** Opening SOURCE DATA block **

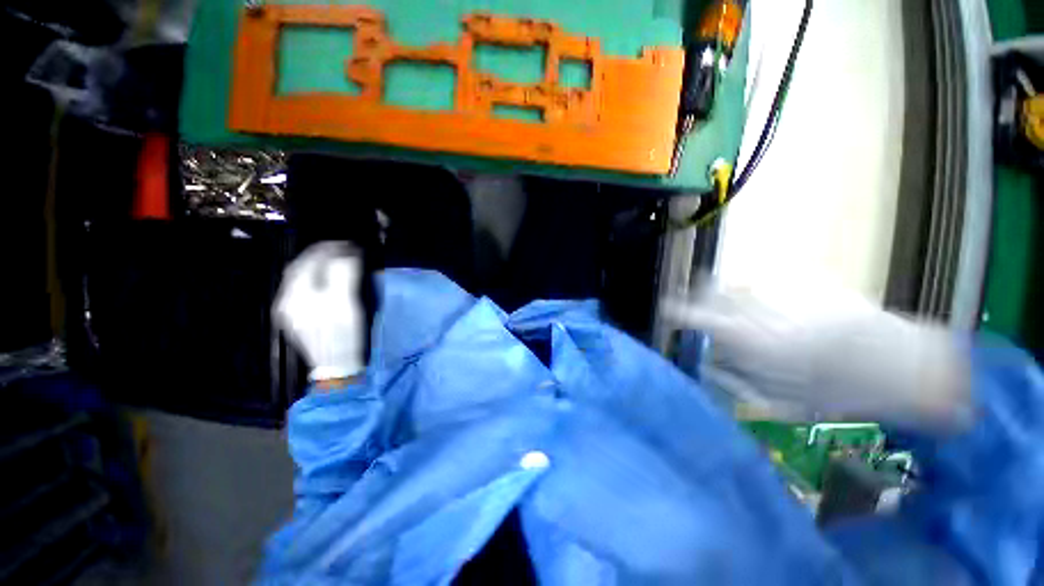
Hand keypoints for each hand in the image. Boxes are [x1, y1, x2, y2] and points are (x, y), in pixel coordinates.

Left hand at [274, 242, 365, 381]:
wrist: (334, 366)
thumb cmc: (349, 339)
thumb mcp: (350, 308)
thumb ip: (346, 278)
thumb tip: (348, 256)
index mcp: (306, 299)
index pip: (317, 263)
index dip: (334, 251)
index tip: (350, 245)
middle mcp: (290, 300)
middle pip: (301, 266)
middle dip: (320, 252)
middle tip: (340, 247)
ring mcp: (286, 308)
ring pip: (295, 274)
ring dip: (312, 261)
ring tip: (330, 256)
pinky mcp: (287, 314)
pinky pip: (294, 285)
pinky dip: (307, 273)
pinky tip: (319, 274)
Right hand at [662, 282, 971, 427]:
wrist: (900, 365)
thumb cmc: (839, 394)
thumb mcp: (781, 402)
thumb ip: (738, 381)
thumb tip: (709, 366)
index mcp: (753, 342)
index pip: (701, 319)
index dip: (679, 311)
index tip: (668, 309)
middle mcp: (763, 312)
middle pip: (717, 292)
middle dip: (701, 294)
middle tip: (699, 300)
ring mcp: (788, 293)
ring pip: (742, 283)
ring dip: (731, 290)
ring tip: (737, 300)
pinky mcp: (810, 281)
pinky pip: (774, 278)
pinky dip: (764, 285)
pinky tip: (774, 296)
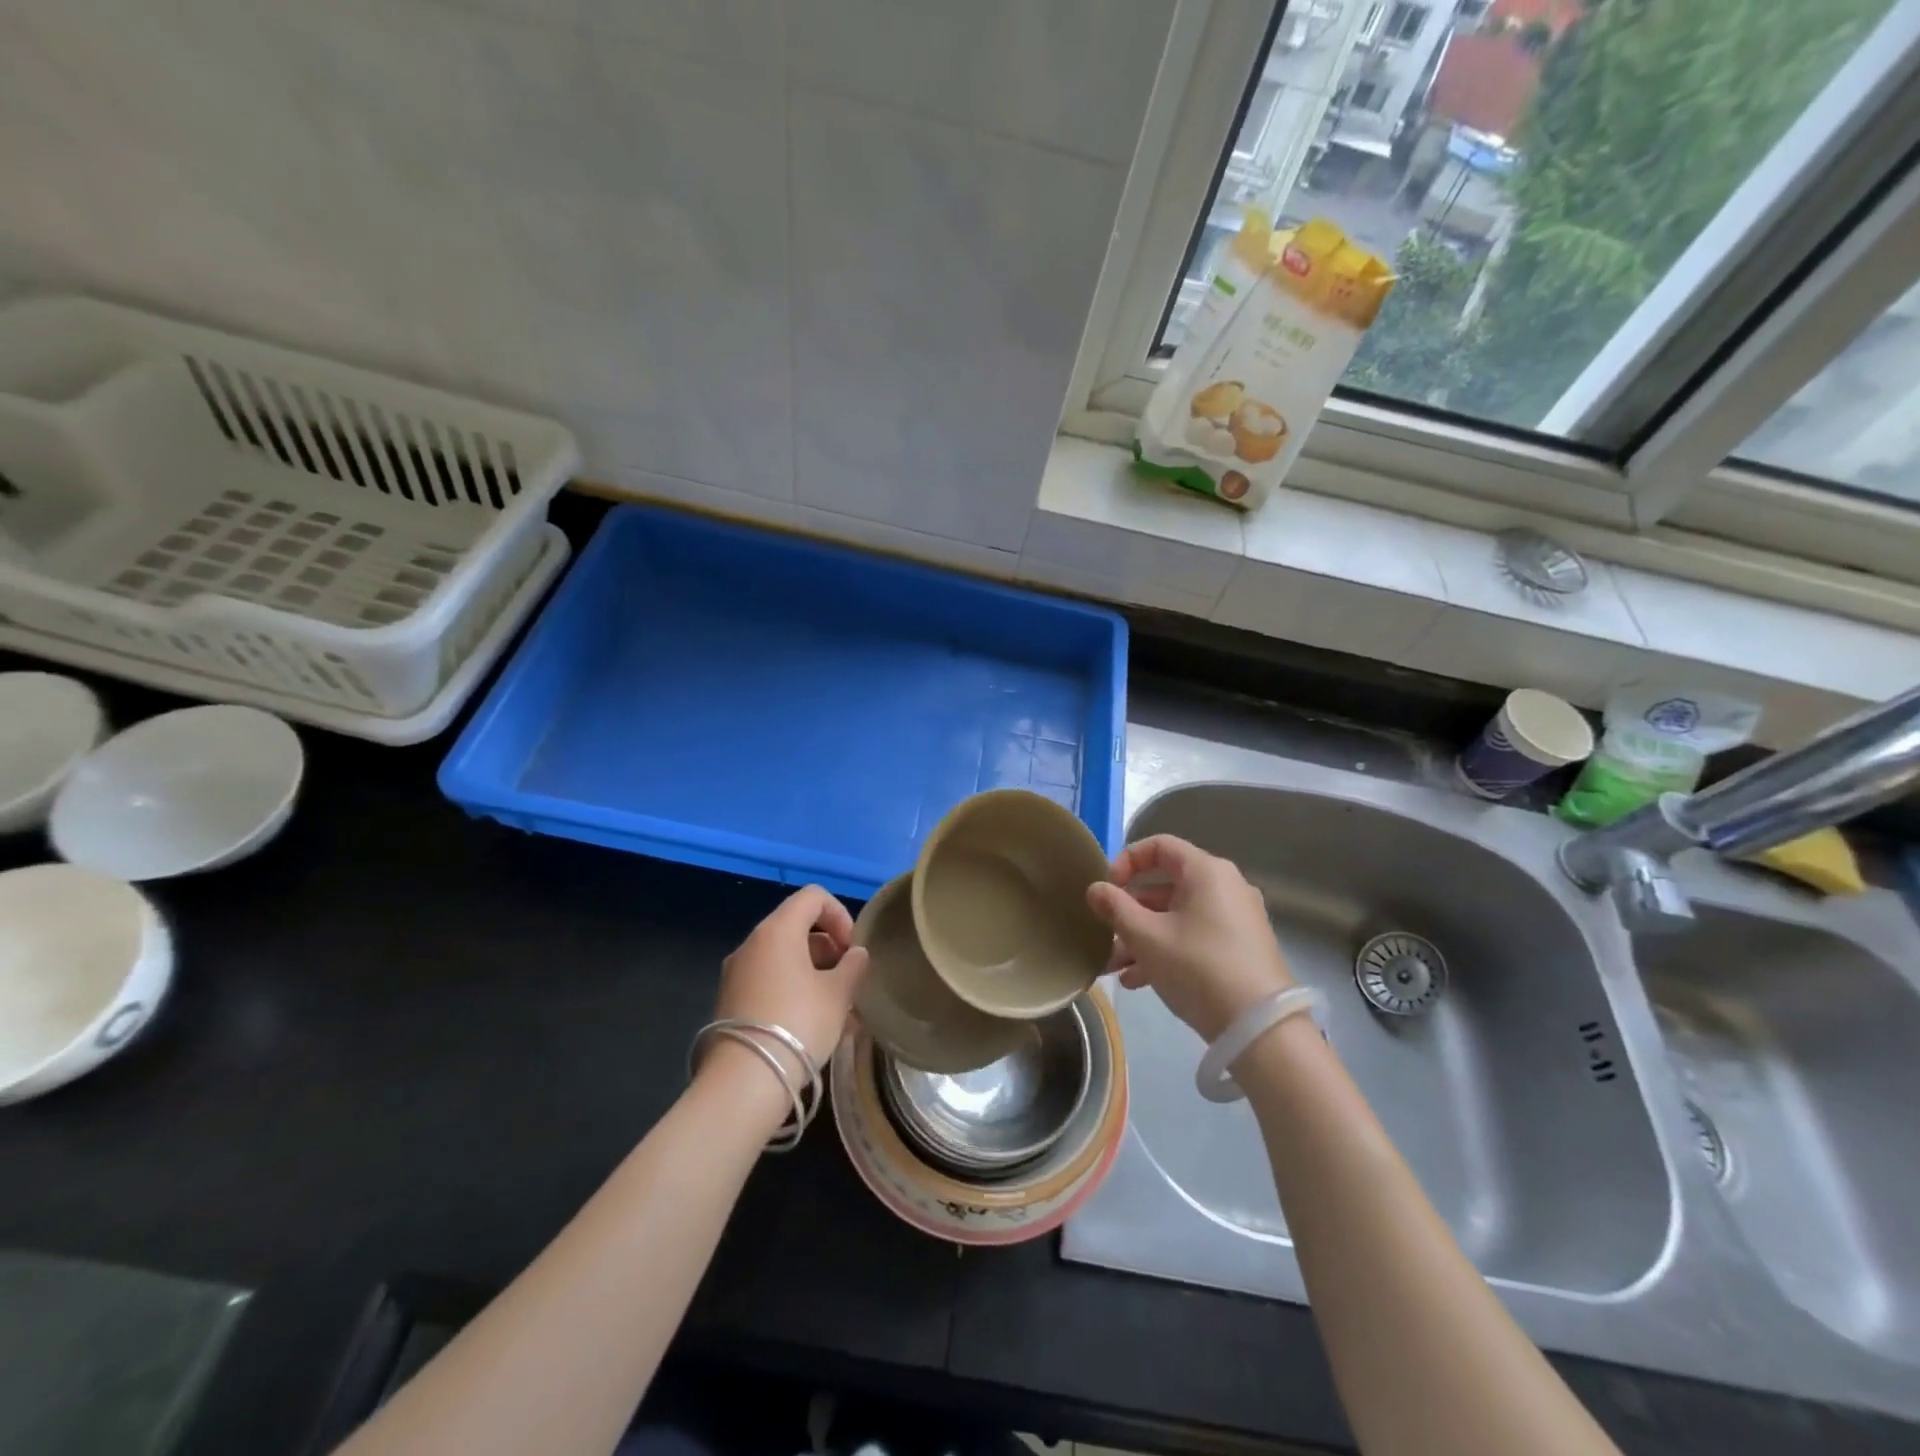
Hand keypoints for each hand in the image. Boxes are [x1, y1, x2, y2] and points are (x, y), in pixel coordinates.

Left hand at [709, 885, 869, 1075]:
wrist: (743, 1082)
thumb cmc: (799, 1024)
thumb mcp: (838, 995)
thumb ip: (852, 967)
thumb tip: (856, 954)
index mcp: (777, 930)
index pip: (813, 897)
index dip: (840, 914)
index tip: (853, 948)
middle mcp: (752, 943)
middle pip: (796, 926)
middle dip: (827, 946)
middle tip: (847, 978)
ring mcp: (736, 972)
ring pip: (782, 956)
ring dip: (811, 970)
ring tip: (833, 1005)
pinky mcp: (729, 1000)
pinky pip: (767, 979)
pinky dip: (791, 987)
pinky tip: (808, 1021)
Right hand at [1086, 835, 1292, 1041]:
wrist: (1261, 1029)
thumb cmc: (1198, 968)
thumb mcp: (1147, 938)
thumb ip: (1116, 908)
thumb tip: (1095, 889)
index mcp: (1206, 871)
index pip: (1159, 846)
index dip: (1127, 861)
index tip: (1107, 889)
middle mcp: (1225, 886)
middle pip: (1166, 886)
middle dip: (1129, 911)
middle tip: (1104, 934)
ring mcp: (1236, 918)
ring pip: (1177, 916)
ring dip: (1142, 936)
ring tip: (1114, 967)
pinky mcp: (1241, 948)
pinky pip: (1195, 935)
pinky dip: (1167, 949)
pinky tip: (1139, 981)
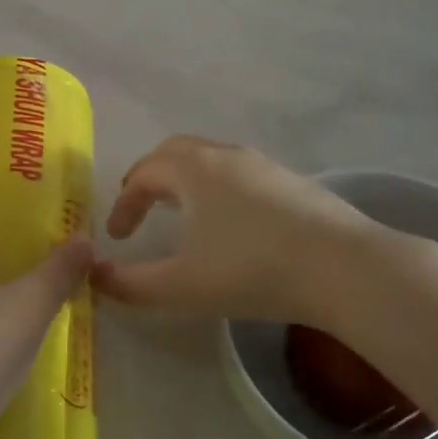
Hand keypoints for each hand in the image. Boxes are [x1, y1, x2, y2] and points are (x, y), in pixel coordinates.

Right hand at [93, 137, 387, 326]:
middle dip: (150, 178)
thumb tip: (94, 277)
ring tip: (182, 213)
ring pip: (211, 159)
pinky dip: (218, 188)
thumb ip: (131, 284)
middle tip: (139, 207)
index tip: (117, 237)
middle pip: (175, 152)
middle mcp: (225, 155)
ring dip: (186, 181)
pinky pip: (240, 173)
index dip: (124, 204)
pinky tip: (231, 222)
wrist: (343, 268)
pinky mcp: (293, 181)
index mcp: (192, 169)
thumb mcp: (181, 286)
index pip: (143, 174)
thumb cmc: (251, 270)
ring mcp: (264, 165)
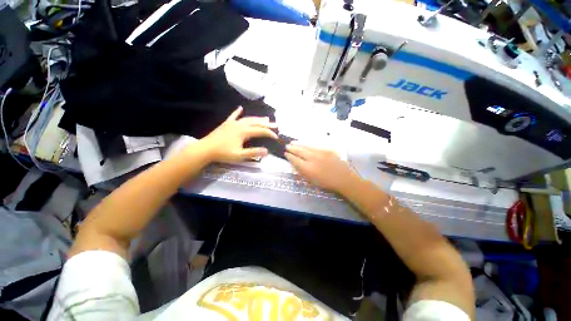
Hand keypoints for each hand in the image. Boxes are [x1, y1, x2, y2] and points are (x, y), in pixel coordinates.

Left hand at [201, 106, 277, 161]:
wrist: (205, 149)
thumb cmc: (223, 153)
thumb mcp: (240, 155)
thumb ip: (254, 152)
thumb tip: (267, 151)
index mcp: (243, 132)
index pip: (260, 131)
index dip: (269, 133)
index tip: (276, 136)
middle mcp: (240, 124)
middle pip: (256, 123)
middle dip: (267, 124)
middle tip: (276, 124)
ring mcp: (232, 123)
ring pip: (248, 119)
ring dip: (257, 118)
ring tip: (266, 118)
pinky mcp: (226, 124)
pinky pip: (233, 116)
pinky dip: (237, 112)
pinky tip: (240, 108)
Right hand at [285, 143, 358, 191]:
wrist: (343, 178)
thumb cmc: (326, 183)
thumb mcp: (311, 181)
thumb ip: (302, 172)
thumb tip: (295, 165)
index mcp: (308, 169)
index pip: (295, 160)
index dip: (289, 156)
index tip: (285, 154)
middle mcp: (312, 159)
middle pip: (299, 151)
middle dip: (292, 148)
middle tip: (287, 146)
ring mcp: (320, 153)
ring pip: (306, 147)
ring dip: (298, 145)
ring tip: (292, 143)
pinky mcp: (326, 150)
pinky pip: (314, 147)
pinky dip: (308, 145)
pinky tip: (305, 145)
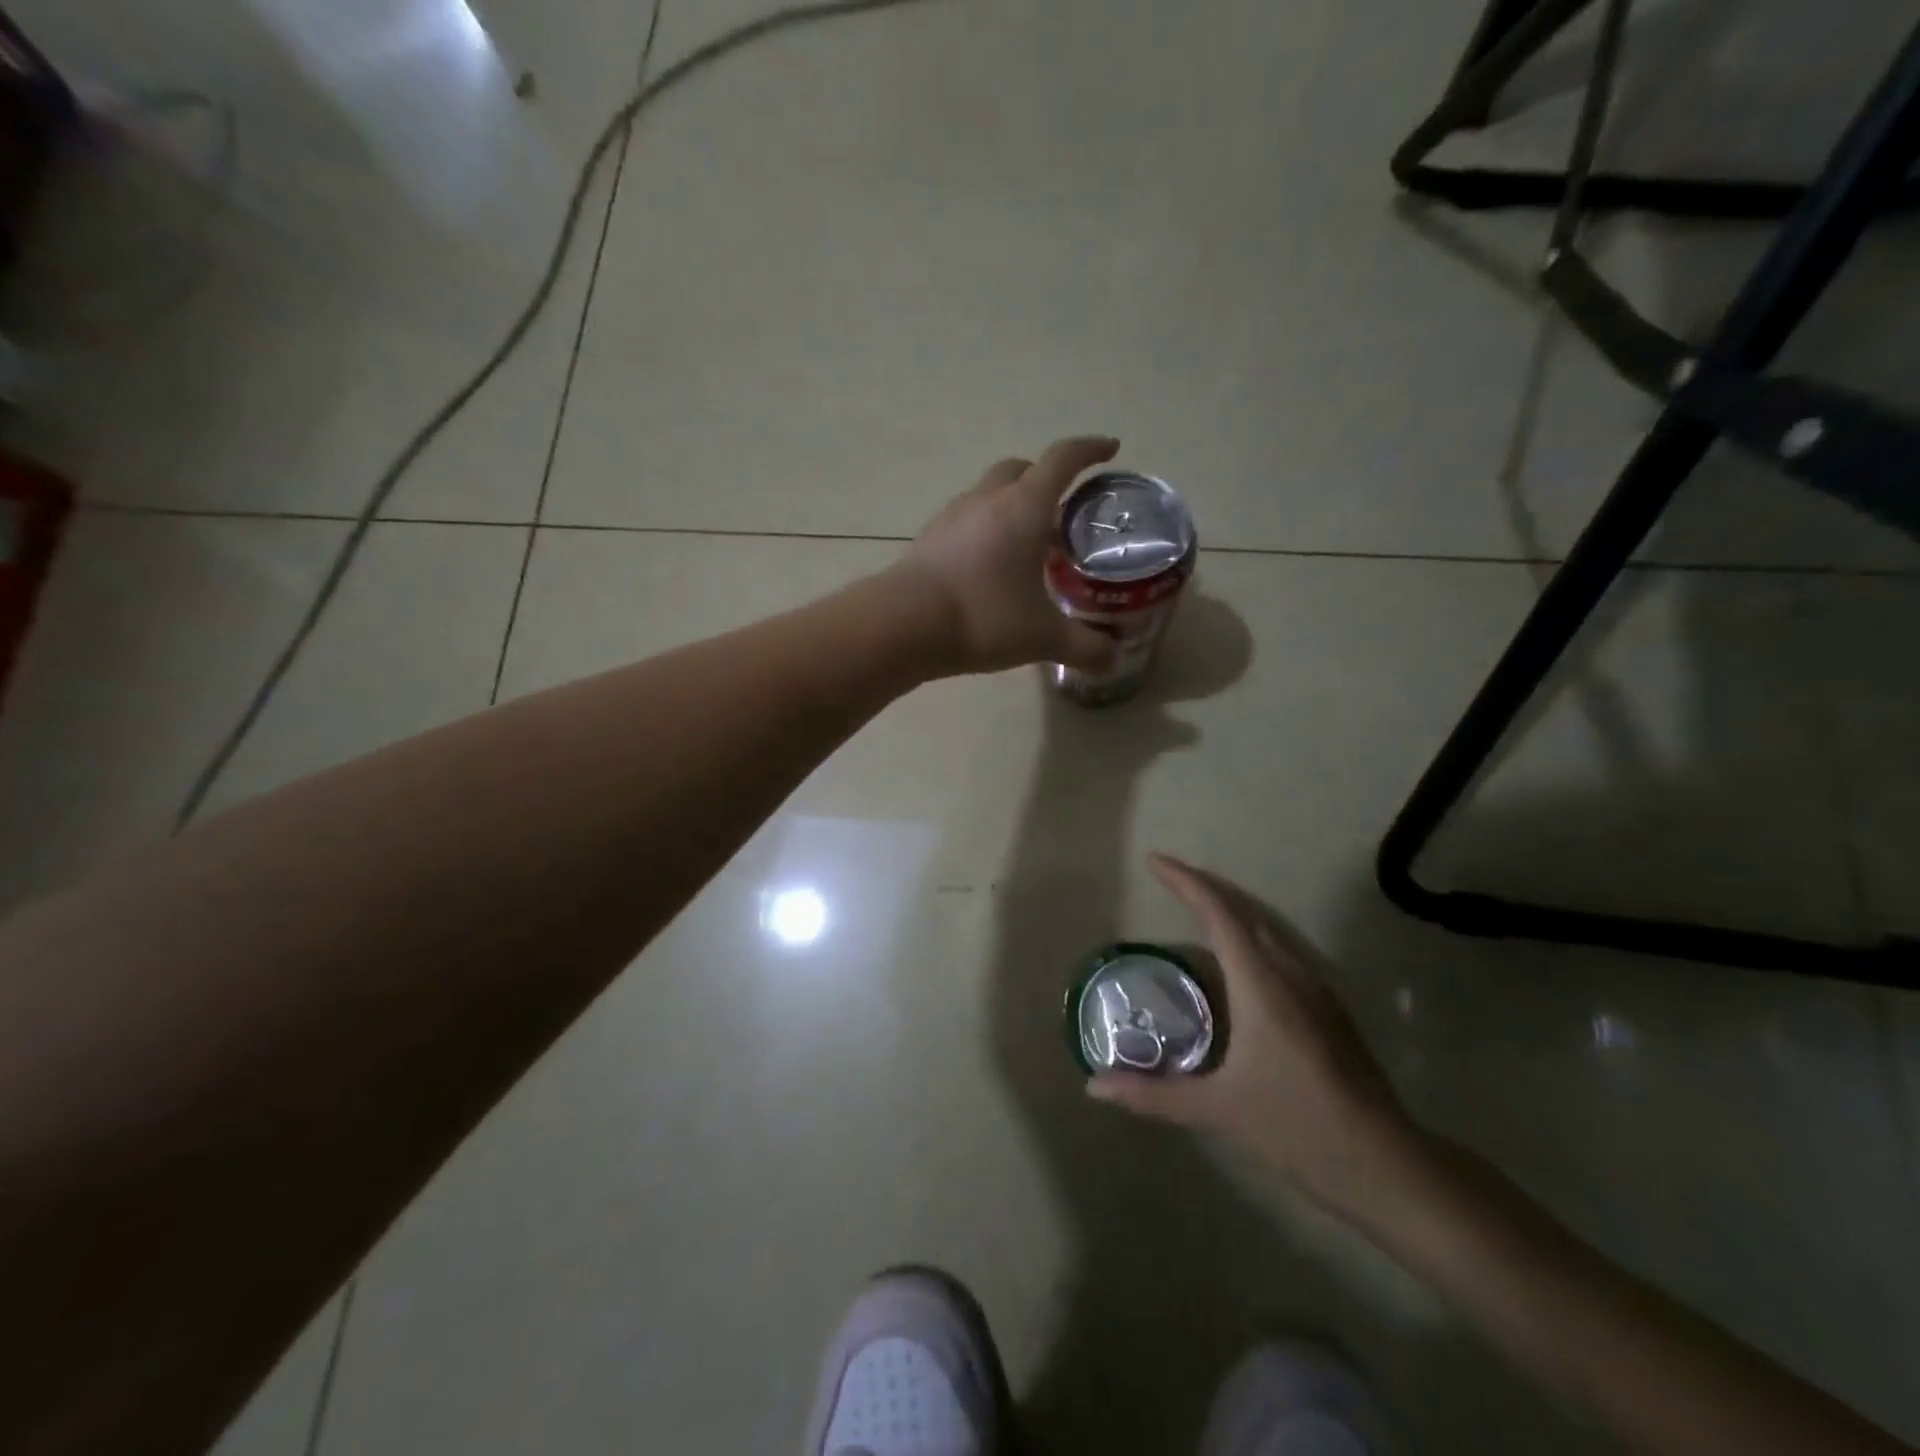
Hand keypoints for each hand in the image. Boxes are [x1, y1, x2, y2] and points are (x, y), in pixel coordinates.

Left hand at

** Closing SOURCE DATA block **

Your answer must be an exact copy of the records above, with every picture left out.

Hand keypoints for each hand in the image. Boxes are [x1, y1, x2, y2] and points are (x, y), in pixel coordinates.

Left hand at [274, 242, 365, 381]:
wrist: (334, 366)
thumb cmc: (349, 339)
thumb mcp: (350, 308)
thumb ip: (346, 278)
thumb tip: (348, 256)
index mcp: (306, 299)
index pip: (317, 263)
index dip: (334, 251)
index tip: (350, 245)
middle mcp: (290, 300)
middle pip: (301, 266)
middle dip: (320, 252)
middle tip: (340, 247)
ring mcp: (286, 308)
ring pip: (295, 274)
ring dip: (312, 261)
ring tip: (330, 256)
pinky mcp: (287, 314)
pinky pip: (294, 285)
pinky dip: (307, 273)
pinky tip: (319, 274)
Right hand at [662, 282, 971, 427]:
wrist: (900, 365)
thumb cmc: (839, 394)
thumb mcp: (781, 402)
thumb ip: (738, 381)
thumb tip: (709, 366)
index mcp: (753, 342)
index pip: (701, 319)
index dip: (679, 311)
index tip: (668, 309)
middle mcp: (763, 312)
middle pip: (717, 292)
middle dip: (701, 294)
middle tip: (699, 300)
ring mcp: (788, 293)
ring pip: (742, 283)
ring dip: (731, 290)
ring tip: (737, 300)
pinky mcp: (810, 281)
pinky pip: (774, 278)
pinky dip: (764, 285)
pinky tip: (774, 296)
Hand keypoints for each hand in the image. Boxes are [x1, y1, x2, y2] and points are (x, y), in pixel coordinates.

Left hand at [709, 885, 869, 1075]:
wrist: (743, 1082)
thumb cmc: (799, 1024)
thumb mcp: (838, 995)
thumb ip: (852, 967)
thumb tip: (856, 954)
index mcp: (777, 930)
index pip: (813, 897)
index dip: (840, 914)
index tip: (853, 948)
middle mcp: (752, 943)
middle pip: (796, 926)
middle dip: (827, 946)
middle tip: (847, 978)
ring mcp: (736, 972)
ring pip: (782, 956)
ring dip: (811, 970)
ring tip: (833, 1005)
pinky mcp: (729, 1000)
pinky pip: (767, 979)
pinky dip: (791, 987)
pinky tip: (808, 1021)
Right hand at [1086, 835, 1292, 1041]:
wrist: (1261, 1029)
thumb cmc: (1198, 968)
thumb mcp: (1147, 938)
thumb ip: (1116, 908)
thumb tip: (1095, 889)
index mcp: (1206, 871)
index pip: (1159, 846)
index dip: (1127, 861)
index tip: (1107, 889)
middle mcp: (1225, 886)
middle pip: (1166, 886)
middle dip: (1129, 911)
middle tip: (1104, 934)
ring mcp: (1236, 918)
ring pip: (1177, 916)
ring dip: (1142, 936)
ring tip: (1114, 967)
pinky mcp: (1241, 948)
pinky pip: (1195, 935)
pinky dip: (1167, 949)
pinky tip: (1139, 981)
Hand keypoints for each hand in the image. Boxes are [x1, y1, x2, y2] and points are (x, y), in pixel coordinates.

Right hand at [93, 137, 387, 326]:
middle dip: (150, 178)
thumb tip: (94, 277)
ring tip: (182, 213)
ring pip: (211, 159)
pinky dip: (218, 188)
thumb ip: (131, 284)
middle tip: (139, 207)
index tip: (117, 237)
middle pip: (175, 152)
middle mcp: (225, 155)
ring dip: (186, 181)
pinky pip: (240, 173)
index dip: (124, 204)
pinky tip: (231, 222)
wrist: (343, 268)
pinky mcp: (293, 181)
index mcp: (192, 169)
thumb mcp: (181, 286)
index pip: (143, 174)
thumb cmc: (251, 270)
ring mcp: (264, 165)
Hand keypoints for each hand in the image. Boxes are [x1, y1, x2, y2] and points are (x, y), in pixel coordinates.

Left hand at [201, 106, 277, 161]:
wrist: (205, 149)
thumb cmc: (223, 153)
thumb mcp: (240, 155)
thumb ip: (254, 152)
thumb tip: (267, 151)
index mcp: (243, 132)
index pip: (260, 131)
index dip: (269, 133)
index tip: (276, 136)
middle mcp: (240, 124)
middle pip: (256, 123)
middle dip: (267, 124)
middle tip: (276, 124)
ring mcp: (232, 123)
ring pip: (248, 119)
ring dip: (257, 118)
ring tip: (266, 118)
pinky mcp: (226, 124)
pinky pip: (233, 116)
pinky dip: (237, 112)
pinky tip: (240, 108)
Right hand at [285, 143, 358, 191]:
wrist: (343, 178)
thumb cmc: (326, 183)
thumb mcp: (311, 181)
thumb ip: (302, 172)
thumb tip: (295, 165)
index mcp: (308, 169)
index pip: (295, 160)
index dip: (289, 156)
index tip: (285, 154)
middle mcp: (312, 159)
middle pip: (299, 151)
middle dip: (292, 148)
middle tip: (287, 146)
ring mcp: (320, 153)
ring pip: (306, 147)
ring dip: (298, 145)
ring tip: (292, 143)
pinky mcp: (326, 150)
pinky pip: (314, 147)
pinky dip: (308, 145)
pinky tip: (305, 145)
Hand keypoints for each hand in the image. Boxes are [x1, y1, x2, y2] and points are (x, y), in pixel coordinates.

Left hand at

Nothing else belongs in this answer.